Inter's squad isn't nearly as bad as last season suggests. A catastrophic injury crisis -- exacerbated by a board that could have prevented it from spiralling out of control in January, but did not, leaving Stramaccioni's inexperience cruelly exposed -- was responsible for the unravelling of what in the beginning had been a promising campaign. Providing everyone's fit and stays healthy, Inter will be a lot more competitive.
In Samir Handanovic, they have one of the best goalkeepers in Europe. Hugo Campagnaro, who follows Mazzarri from Napoli, was one of the best centre backs in Serie A last season. And although Inter continue to neglect their academy, they have added more promising young players to the first team. Joining Juan Jesus and Mateo Kovacic are Mauro Icardi and Ishak Belfodil.
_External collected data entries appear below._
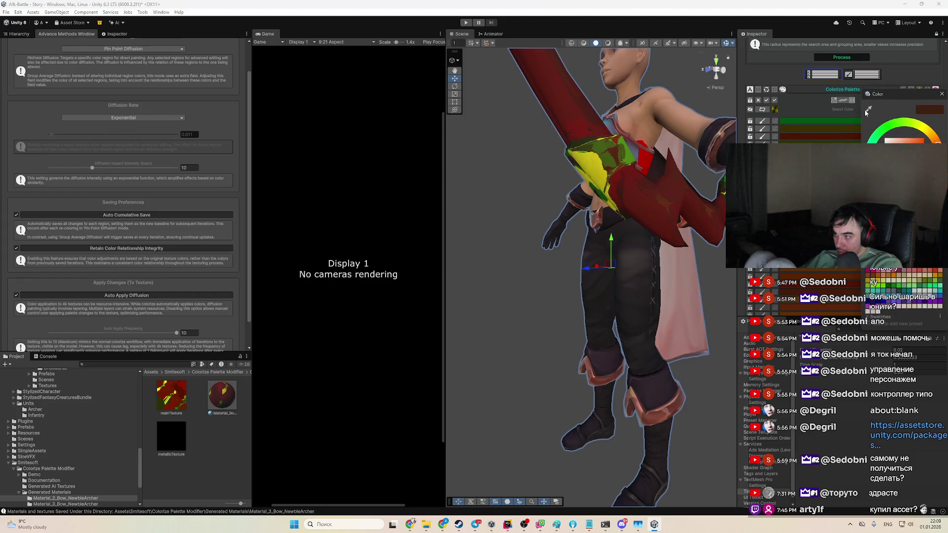
{"action": "left_click", "coordinate": [869, 108]}
{"action": "left_click", "coordinate": [612, 157]}
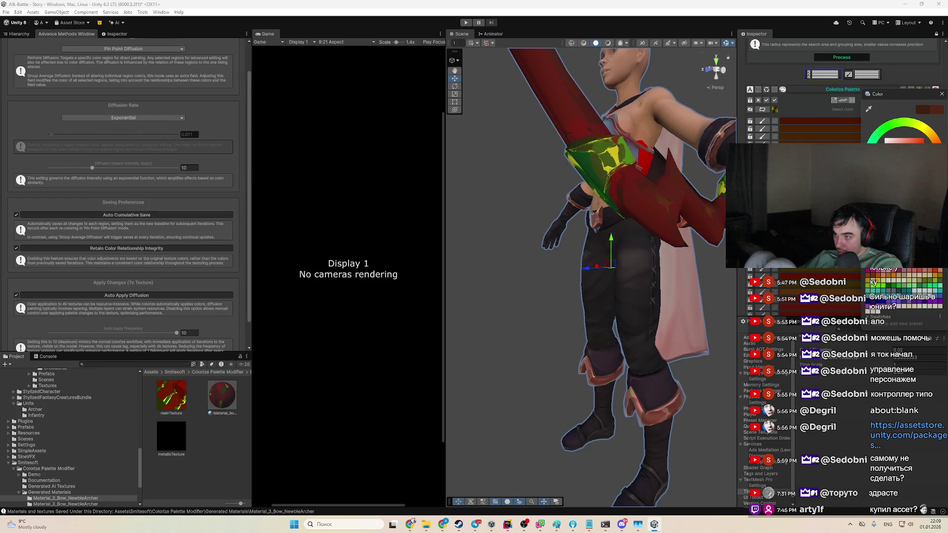
{"action": "left_click_drag", "start_coordinate": [878, 94], "coordinate": [830, 193]}
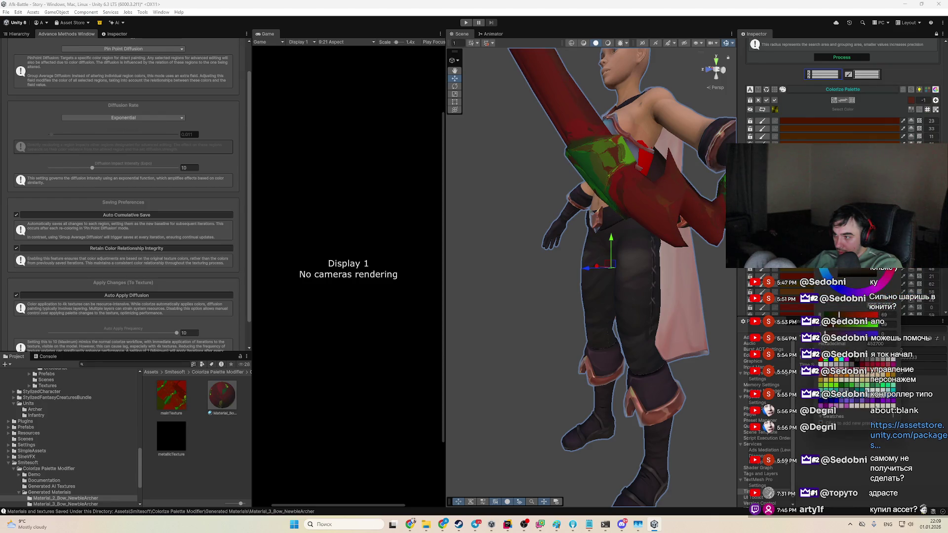
{"action": "left_click_drag", "start_coordinate": [839, 314], "coordinate": [827, 315]}
{"action": "mouse_move", "coordinate": [607, 266]}
{"action": "left_mouse_down"}
{"action": "mouse_move", "coordinate": [549, 256]}
{"action": "mouse_move", "coordinate": [648, 243]}
{"action": "left_mouse_up"}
Both are strikers, and as such Inter won't be short of them like they were last season when Diego Milito and Rodrigo Palacio got injured.
Goals will not be an issue. Appointing Mazzarri is like signing a 30-goal-a-season striker, says Marcello Lippi, no less. Why? Because he gets players scoring. Take Nicolas Amoruso and Rolando Bianchi at Reggina, for instance. Their goal-to-game ratios went from 0.27 and 0.04 respectively to 0.44 and 0.41 under his management. Other examples include Giampaolo Pazzini at Sampdoria and of course Edinson Cavani at Napoli. Their goal-to-game ratios went from 0.23 and 0.31 before Mazzarri to 0.57 and 0.75 with him. Milito, Palacio, Icardi and Belfodil should thrive.
Areas of the squad still need reinforcing, notably the right flank, but if there's one thing Mazzarri has built his reputation on, it's making the most of what he's got. Without the resources of old, that's precisely what Inter need. Asked by La Gazzetta dello Sport how long it will take for Inter to get back to challenging for honors again, Mazzarri said: "I hope as little time as possible, but I won't sell smoke. I look at the facts."
Not one to shy away from a challenge, Inter's reconstruction remains his biggest yet.